Banks are taking a closer look at their vendor management, and their regulators are doing likewise.

"Even big banks have gaps in their vendor management," says Mercedes Kelley Tunstall, of counsel at Ballard Spahr, Washington D.C., pointing to concerns surfacing around credit card debt collections as evidence. "Vendor management continues to be a big focus for banks."

One reason is that regulators are holding banks responsible for the faults of their vendors. "About a half a billion dollars in enforcement actions certainly got everybody's attention," says Edward Kramer, executive vice president of regulatory affairs for Wolters Kluwer Financial Services. He refers to three enforcement actions made by the Consumer Financial Protection Bureau that resulted in a combined $101.5 million in fines plus $435 million in restitution for the financial firms involved — all based on flaws in the way the banks monitor their vendors.

The CFPB issued a bulletin in April 2012 to call attention to vendor management. The message is: banks are responsible for any faults of the vendors they work with.

Beyond great contracts and terrific procedures and policies, banks must regularly check to see whether their vendor demands are being met on an ongoing basis, Kramer says. "It's not a yearly activity," he says. "You can't rely on contractual provisions. …It's an enormous job."

When he was a regulator, upwards of 10 years ago, Kramer recalls sending examiners to listen in on banks' call center vendors' conversations to ascertain whether the firms were overpromising.

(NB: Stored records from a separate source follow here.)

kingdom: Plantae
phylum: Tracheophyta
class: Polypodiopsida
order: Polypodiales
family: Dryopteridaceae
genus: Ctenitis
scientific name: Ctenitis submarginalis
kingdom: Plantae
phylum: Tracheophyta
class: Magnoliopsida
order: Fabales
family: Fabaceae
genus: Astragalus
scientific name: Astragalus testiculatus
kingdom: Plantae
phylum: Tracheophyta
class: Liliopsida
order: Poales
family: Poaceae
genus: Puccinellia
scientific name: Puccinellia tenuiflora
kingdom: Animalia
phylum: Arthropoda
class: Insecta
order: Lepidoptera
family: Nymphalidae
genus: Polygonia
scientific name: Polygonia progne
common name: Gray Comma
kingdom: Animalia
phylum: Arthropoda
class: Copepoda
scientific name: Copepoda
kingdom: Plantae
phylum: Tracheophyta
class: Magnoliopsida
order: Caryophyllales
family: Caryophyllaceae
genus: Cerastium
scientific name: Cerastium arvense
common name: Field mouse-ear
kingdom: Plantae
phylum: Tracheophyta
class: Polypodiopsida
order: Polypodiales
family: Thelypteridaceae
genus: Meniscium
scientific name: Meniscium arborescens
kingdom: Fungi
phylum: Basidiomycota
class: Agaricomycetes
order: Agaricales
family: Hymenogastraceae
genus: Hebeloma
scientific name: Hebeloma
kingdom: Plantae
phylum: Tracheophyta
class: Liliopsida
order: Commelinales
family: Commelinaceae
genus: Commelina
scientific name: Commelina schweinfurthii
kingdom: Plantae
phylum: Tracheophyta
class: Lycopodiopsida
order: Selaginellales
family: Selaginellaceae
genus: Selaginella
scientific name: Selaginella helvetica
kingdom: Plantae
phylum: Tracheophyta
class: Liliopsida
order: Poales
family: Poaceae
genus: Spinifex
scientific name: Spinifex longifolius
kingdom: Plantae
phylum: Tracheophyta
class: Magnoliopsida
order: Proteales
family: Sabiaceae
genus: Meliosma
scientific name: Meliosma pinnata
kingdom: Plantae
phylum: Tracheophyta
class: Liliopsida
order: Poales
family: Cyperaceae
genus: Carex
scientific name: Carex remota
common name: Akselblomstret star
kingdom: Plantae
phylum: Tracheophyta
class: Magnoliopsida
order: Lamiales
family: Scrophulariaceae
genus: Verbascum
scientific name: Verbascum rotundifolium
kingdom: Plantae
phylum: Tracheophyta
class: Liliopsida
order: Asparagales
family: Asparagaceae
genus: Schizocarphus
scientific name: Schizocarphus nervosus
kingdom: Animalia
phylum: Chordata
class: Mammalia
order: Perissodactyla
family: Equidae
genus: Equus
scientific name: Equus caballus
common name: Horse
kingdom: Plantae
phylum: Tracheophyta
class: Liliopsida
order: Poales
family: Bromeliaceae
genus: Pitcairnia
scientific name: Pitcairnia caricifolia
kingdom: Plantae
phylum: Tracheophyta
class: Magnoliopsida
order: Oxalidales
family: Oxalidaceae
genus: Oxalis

With an eye on consumers' best interests, such techniques should only be amplified by regulators today, he expects.

Certainly, banks have been working to improve their vendor management. In anticipation of Dodd-Frank rules, Kramer says some banks made moves to put better programs in place in recent years, while others already had them.

Vendor reassessments some are making include more upfront due diligence and checking up on partners over the course of their relationships. "Organizations are performing much more regular review of their vendors," says Mike Brauneis, a managing director in the risk and compliance practice of Protiviti.

So much so that some vendors are struggling to cough up the data required of their customers. "Vendors are scrambling to meet [audit] requests," Brauneis says, adding banks need to demonstrate they follow up with vendors about any issues unearthed in the audits. "Every category of vendor is subject to much higher oversight than they have been in the past."

Mercantile Bank, of Grand Rapids, Mich., has made minor modifications to its vendor management program in recent years due to changes in its risk management approach and regulatory guidance. "[There's] a higher level of concern with vendor onboarding to see a more linear process," says John Schulte, chief information offer and senior vice president of Mercantile Bank.

The Michigan bank, which tends to attack multiple projects at once, has been working to formulize its workflow so that any action gets formally approved in a document before the next steps in the process are taken.

In recent years, the bank has been asking vendors about their DDoS recovery strategies. It digs deeper to find out if and when its vendors are using third-party data centers themselves. This is not always something a possible partner readily reveals, says Schulte. To troubleshoot, contracts now include requests to see vendors' contracts with other vendors when the data is hosted elsewhere.

Mercantile Bank, which has introduced many features that other banks lack such as partnering with PayPal for its mobile payment system, has learned that proactively letting examiners know what it's working on helps to improve the examination experience.

"What we've learned is to communicate with regulators more upfront," says Schulte. "We're doing a better job communicating before the examiners come onsite."